Si son œuvre est éminemment abstraite, nombre de ses premiers tableaux conservent encore une référence au réel dans leurs titres mêmes, qui renvoient à des sites géographiques (Bocage, Alpes, Bora Bora, Taïga, Nord Fjord), alors que Rorschach constitue une sorte de paysage mental halluciné évoquant les souvenirs et traumas dans lesquels Pollock puisait son inspiration. Les tonalités austères et telluriques des œuvres d’Escougnou enracinent enfin sa production dans un sol raboteux où s’amassent donc diverses couches de matières.
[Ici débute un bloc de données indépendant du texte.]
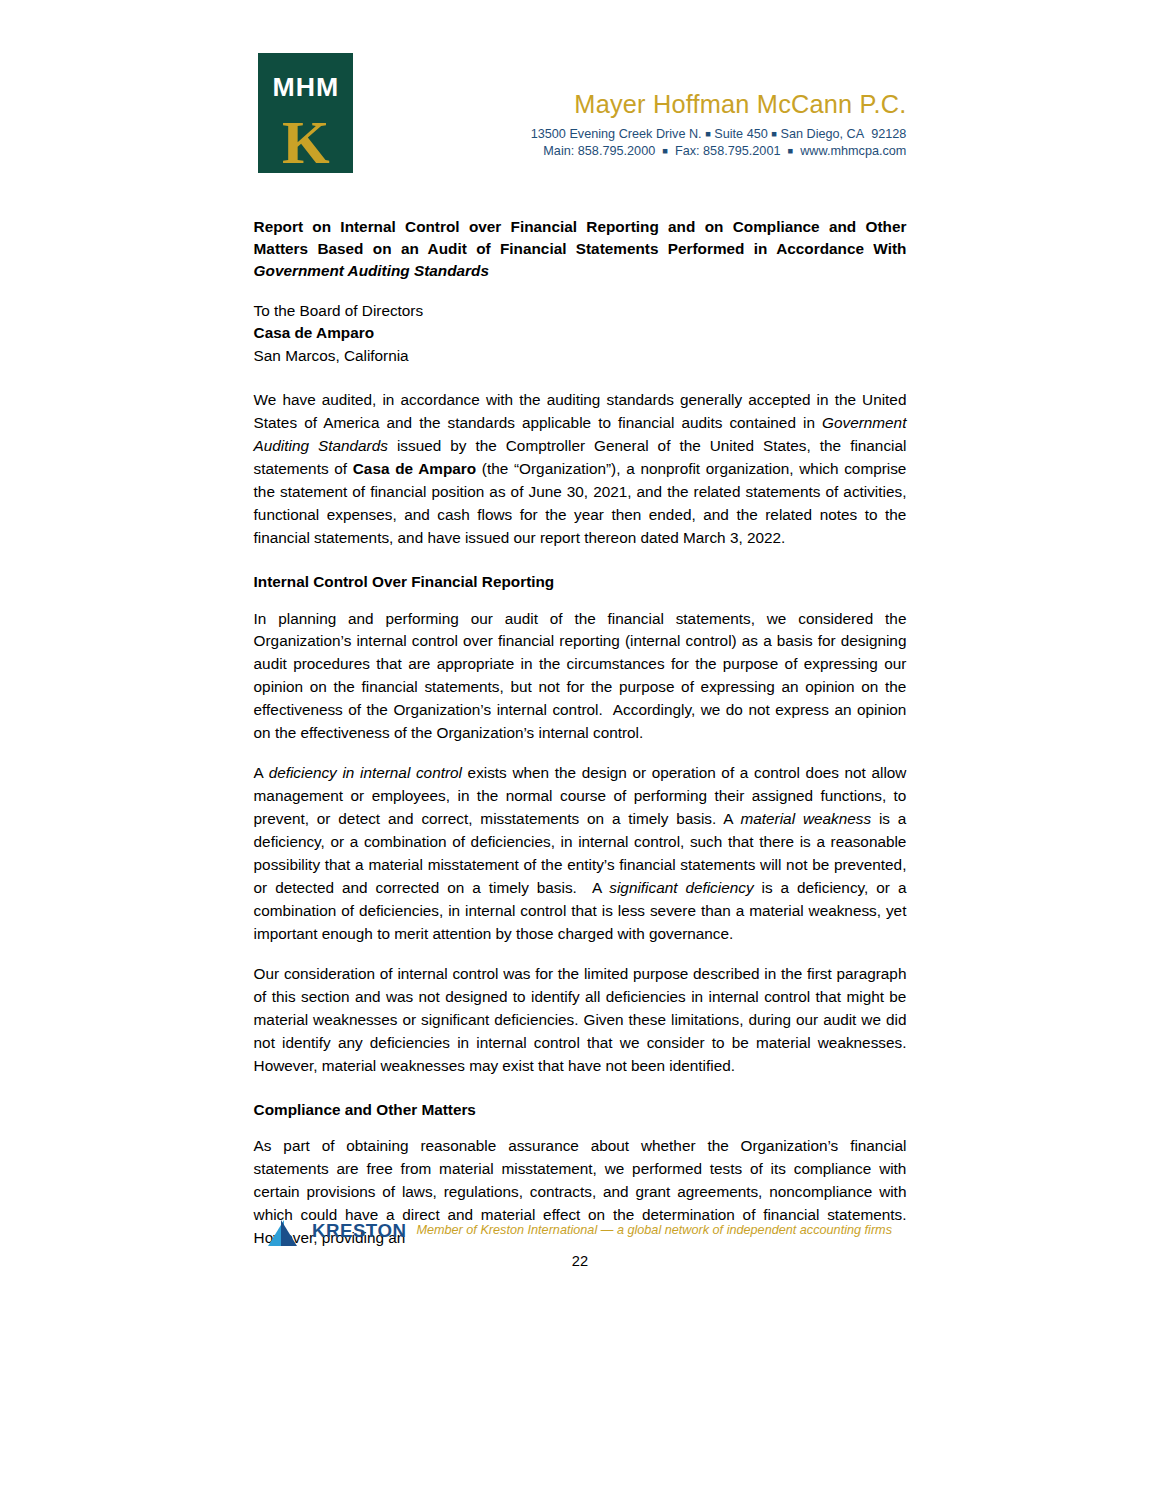MHM
K
Mayer Hoffman McCann P.C.
13500 Evening Creek Drive N. ■ Suite 450 ■ San Diego, CA 92128
Main: 858.795.2000 ■ Fax: 858.795.2001 ■ www.mhmcpa.com
Report on Internal Control over Financial Reporting and on Compliance and Other Matters Based on an Audit of Financial Statements Performed in Accordance With Government Auditing Standards
To the Board of Directors
Casa de Amparo
San Marcos, California
We have audited, in accordance with the auditing standards generally accepted in the United States of America and the standards applicable to financial audits contained in Government Auditing Standards issued by the Comptroller General of the United States, the financial statements of Casa de Amparo (the “Organization”), a nonprofit organization, which comprise the statement of financial position as of June 30, 2021, and the related statements of activities, functional expenses, and cash flows for the year then ended, and the related notes to the financial statements, and have issued our report thereon dated March 3, 2022.
Internal Control Over Financial Reporting
In planning and performing our audit of the financial statements, we considered the Organization’s internal control over financial reporting (internal control) as a basis for designing audit procedures that are appropriate in the circumstances for the purpose of expressing our opinion on the financial statements, but not for the purpose of expressing an opinion on the effectiveness of the Organization’s internal control. Accordingly, we do not express an opinion on the effectiveness of the Organization’s internal control.
A deficiency in internal control exists when the design or operation of a control does not allow management or employees, in the normal course of performing their assigned functions, to prevent, or detect and correct, misstatements on a timely basis. A material weakness is a deficiency, or a combination of deficiencies, in internal control, such that there is a reasonable possibility that a material misstatement of the entity’s financial statements will not be prevented, or detected and corrected on a timely basis. A significant deficiency is a deficiency, or a combination of deficiencies, in internal control that is less severe than a material weakness, yet important enough to merit attention by those charged with governance.
Our consideration of internal control was for the limited purpose described in the first paragraph of this section and was not designed to identify all deficiencies in internal control that might be material weaknesses or significant deficiencies. Given these limitations, during our audit we did not identify any deficiencies in internal control that we consider to be material weaknesses. However, material weaknesses may exist that have not been identified.
Compliance and Other Matters
As part of obtaining reasonable assurance about whether the Organization’s financial statements are free from material misstatement, we performed tests of its compliance with certain provisions of laws, regulations, contracts, and grant agreements, noncompliance with which could have a direct and material effect on the determination of financial statements. However, providing an
KRESTON Member of Kreston International — a global network of independent accounting firms
22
On remarque aussi qu’à ce stade-là, quasiment aucun vide n’apparaît dans les œuvres de Gérard Escougnou – comme si son art, à l’instar de la nature chez les Anciens, avait horreur du vide. Les panneaux de bois sont effectivement saturés de coulures et de taches de peinture jetée à même la surface du tableau, puis recouverts d’une couche de vernis. Gérard Escougnou explique d’ailleurs se livrer à de véritables expérimentations, où les coulures et les taches se forment et se fixent de manière quasi autonome. En fait, le peintre ne fait que lancer l’acrylique liquide ou l’encre sur les panneaux de bois, sans pouvoir tout à fait prévoir le rendu final. Mais s’il ne maîtrise pas totalement les taches et les coulures qui se forment, le peintre conserve le pouvoir de juger de leur apparence, et d’anéantir les tableaux qu’il ne juge pas satisfaisants.